Hal ini tentu saja berdampak terhadap masalah kesehatan dan sumber daya manusia. Di Indonesiahasil skreening bayi baru lahir di
beberapa propinsi ditemukan bayi denganhipotiroid kongenital l (satu) diantara 4.305 bayi lahir hidup. Hasil penelitian Sunartini
(1999) pada 10.000 bayi baru lahir di daerah endemis kekurangan yodium di Yogyakarta dan sekitarnya ditemukan 8 bayi
dengan hipotiroid kongenital atau 1 diantara 1.250 bayi (Kumorowulan, 2010).
5. Penanganan
Pengobatan yang dianjurkan tergantung pada sebabnya. Pada umumnya seseorang dengan hipotiroid congenital perlu mendapat
substitusi dengan hormon tiroid selama hidupnya, yang dosisnya disesuaikan dengan kebutuhan dan usianya. Tentu tidak perlu segera
diberikan substitusi hormon pada kasus “transient hypothyroidism” sedangkan pada GAKI (Gangguan Akibat Kekurangan Iodium)
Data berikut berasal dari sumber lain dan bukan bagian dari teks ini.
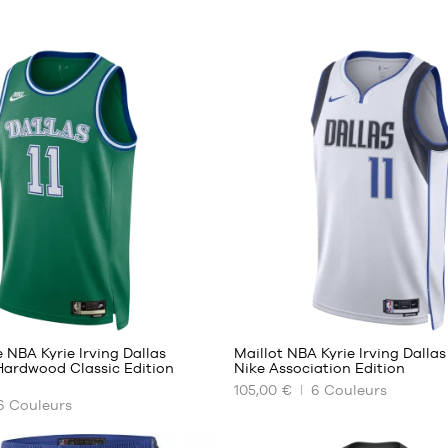
140
140
e NBA Kyrie Irving Dallas
Maillot NBA Kyrie Irving Dalla
Hardwood Classic Edition
Nike Association Edition
105,00 €
6
Couleurs
NOS
6
Couleurs
TAILLES
ES
DISPONIBLES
cukup hanya diberikan iodium. Walaupun demikian kalau gangguan akibat GAKI sudah lama dan memberi atrofi pada kelenjar tiroid,
maka perlu dipertimbangkan diberi tiroksin.
Umur Dosis
Cara pemberian dimulai dengan dosis kecil 6-8 µg/kg BB pada bayi (pada anak yang lebih besar 4 µg/kg) selama 1-2 minggu. Lalu
dosis dinaikkan sampai mendekati dosis toksis (gejala hipertiroid), lalu diturunkan lagi sampai dosis diperkirakan optimal. Penilaian
dosis yang tepat ialah dengan menilai gejala klinis dan hasil laboritorium yaitu serum T3 dan T4. Tanda dosis berlebihan adalah anak
tidak bisa tidur, banyak berkeringat, gelisah, poliuria, takikardi, hipertensi, muntah dan diare. Biasanya perbaikan tampak setelah 7-12
hari. Dosis initial pada umumnya 100-150 µg/hari jarang yang melebihi 200 µg/hari. Kalau sampai melebihi 200 µg/hari, maka
diagnosis perlu dipertanyakan.
Saat ini dalam rangka penanggulangan GAKI nasional, pemerintah menggunakan “blood spof” TSH untuk memonitor
programnya pada neonatus didaerah rawan GAKI. Kalau memungkinkan, dianjurkan untuk melakukan neonatal TSH skrining untuk
mengetahui hipotiroid congenital, terutama pada bayi yang lahir di Rumah Sakit.